The following provides a description of a video search apparatus according to an embodiment of the present invention.
Referring to fig. 5, fig. 5 is a schematic structural diagram of a video search apparatus according to an embodiment of the present invention. The embodiment of the invention provides a video searching device, which comprises:
an extraction module 31, configured to extract a face image from a video frame of a target video;
a first searching module 32, configured to search a sample face image matched with the face image from a pre-established database, and use the sample face image as a matched face image, where the database includes: a plurality of sample face images, a person ID corresponding to each sample face image, and an associated video associated with each person ID;
a second searching module 33, configured to search, from the database, a person ID corresponding to the matched face image, and use the person ID corresponding to the matched face image as a target person ID;
and a third searching module 34, configured to search, according to the target person ID, the associated video associated with the target person ID from the database.

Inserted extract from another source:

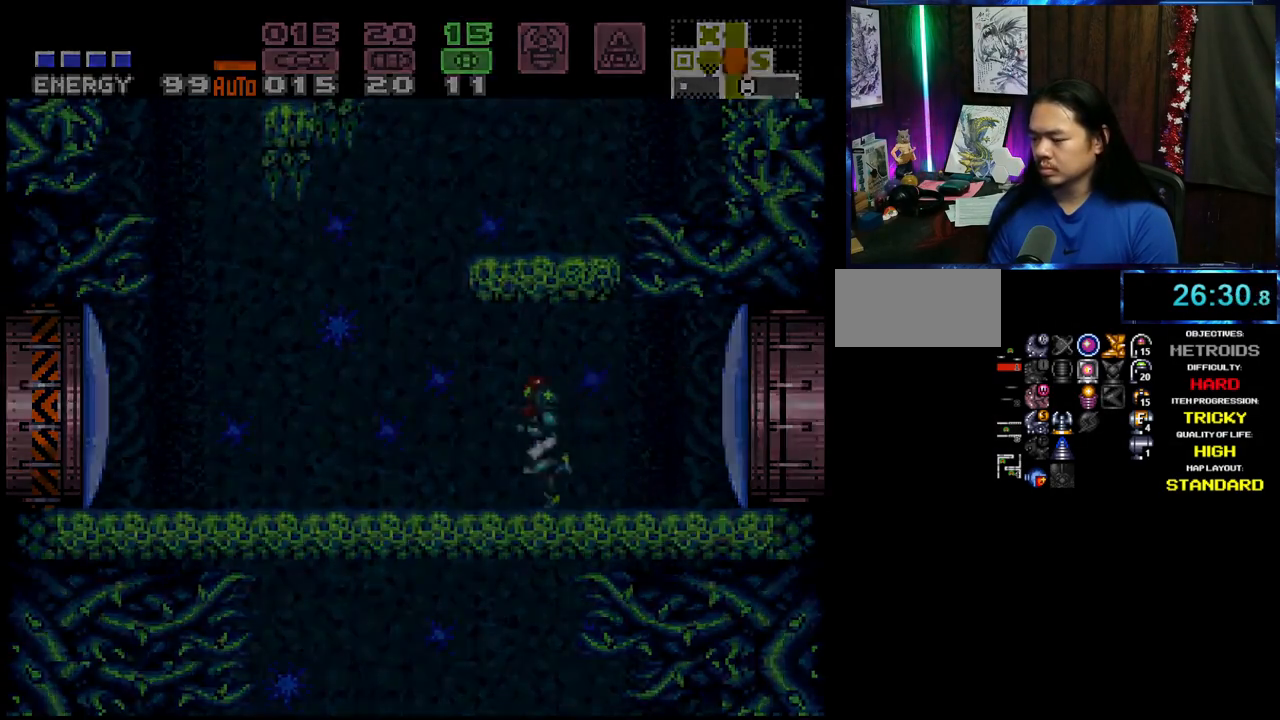
{"buttons": ["DPAD_DOWN"], "events": [[133, "DPAD_LEFT", "up"], [200, "DPAD_DOWN", "down"], [400, "DPAD_DOWN", "up"], [450, "DPAD_DOWN", "down"]]}
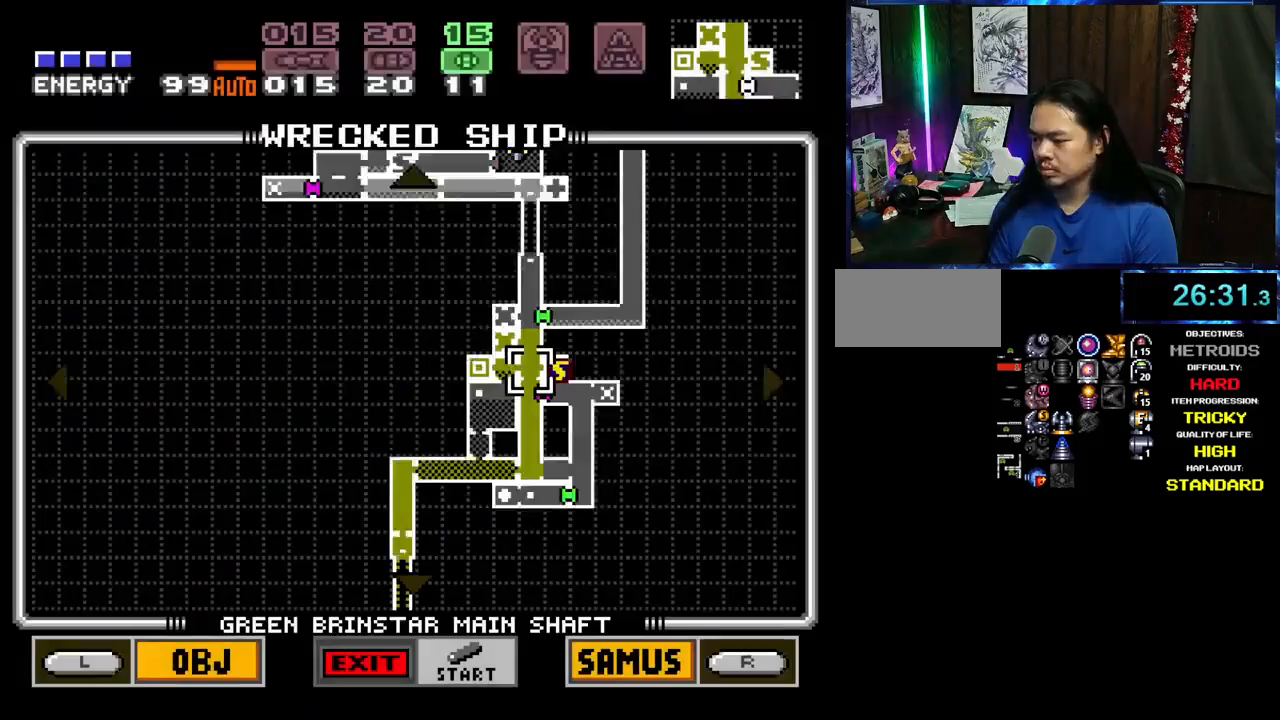
{"buttons": [], "events": [[67, "DPAD_DOWN", "up"]]}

In the embodiment of the invention, the face image in the video frame of the target video is utilized to determine the target person ID matched with the face image from the database, so that the associated video associated with the target person ID can be searched, and the associated video associated with the target person ID can be automatically searched. Not only reduces the operation steps of the user and improves the user experience effect, but also does not need maintenance personnel to mark the videos of all short video participation characters, reduces the labor cost and improves the efficiency of searching the videos.
In a possible implementation manner, the extraction module is specifically configured to extract a specified face image from a video frame of a target video selected by a user.

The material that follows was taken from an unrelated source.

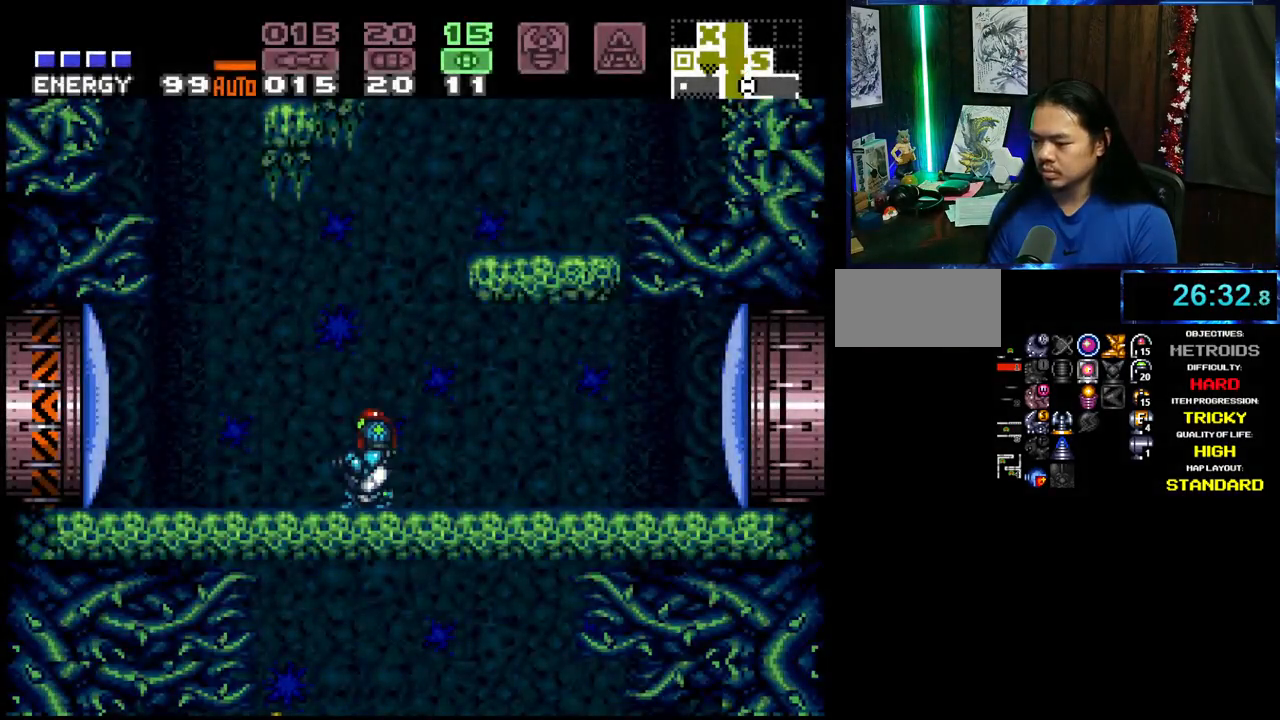
{"buttons": [], "events": [[150, "DPAD_DOWN", "down"], [233, "DPAD_DOWN", "up"], [283, "X", "down"], [367, "X", "up"], [400, "DPAD_RIGHT", "down"], [500, "DPAD_RIGHT", "up"]]}
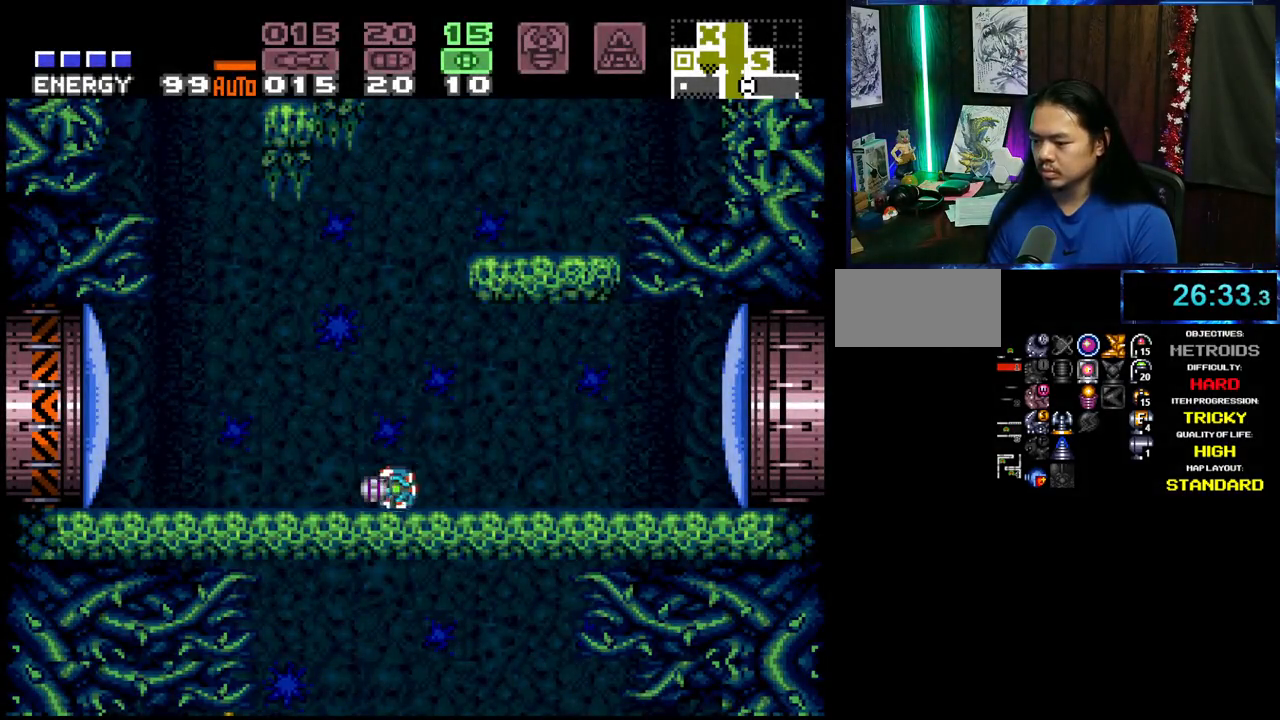
{"buttons": [], "events": []}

In a possible implementation manner, the extraction module is specifically configured to extract a plurality of face images from a plurality of video frames of a target video;
the device further comprises:
the statistical module is used for counting the matching times of each matched face image matched from the database;
the generating module is used for generating a target person list comprising the person ID corresponding to each matched face image according to the matching times, and the target person IDs in the target person list are arranged according to the sequence from large to small of the matching times;
and the display module is used for displaying the target character list.
In a possible implementation manner, the extraction module is specifically configured to extract a plurality of face images from a plurality of video frames of a target video;
the device further comprises:
and the processing module is used for associating the target video with the target person ID in the database if the matching times of the matched face images corresponding to the target person ID reach the preset matching times and the target video does not exist in the searched associated video associated with the target person ID.
In one possible implementation, the apparatus further includes:
the fourth searching module is used for searching a similar movie and television series meeting preset similar conditions with the target video from the associated video associated with the target character ID if the target video is the short video;
and the selection module is used for selecting the movies to be recommended from the similar movies.
In a possible implementation manner, the fourth searching module is specifically configured to search, from the associated video associated with the target person ID, a movie associated with the target video according to a pre-established video association relationship, and use the movie associated with the target video as a similar movie, where a preset similar condition is satisfied between a short video and the movie associated with the video association relationship.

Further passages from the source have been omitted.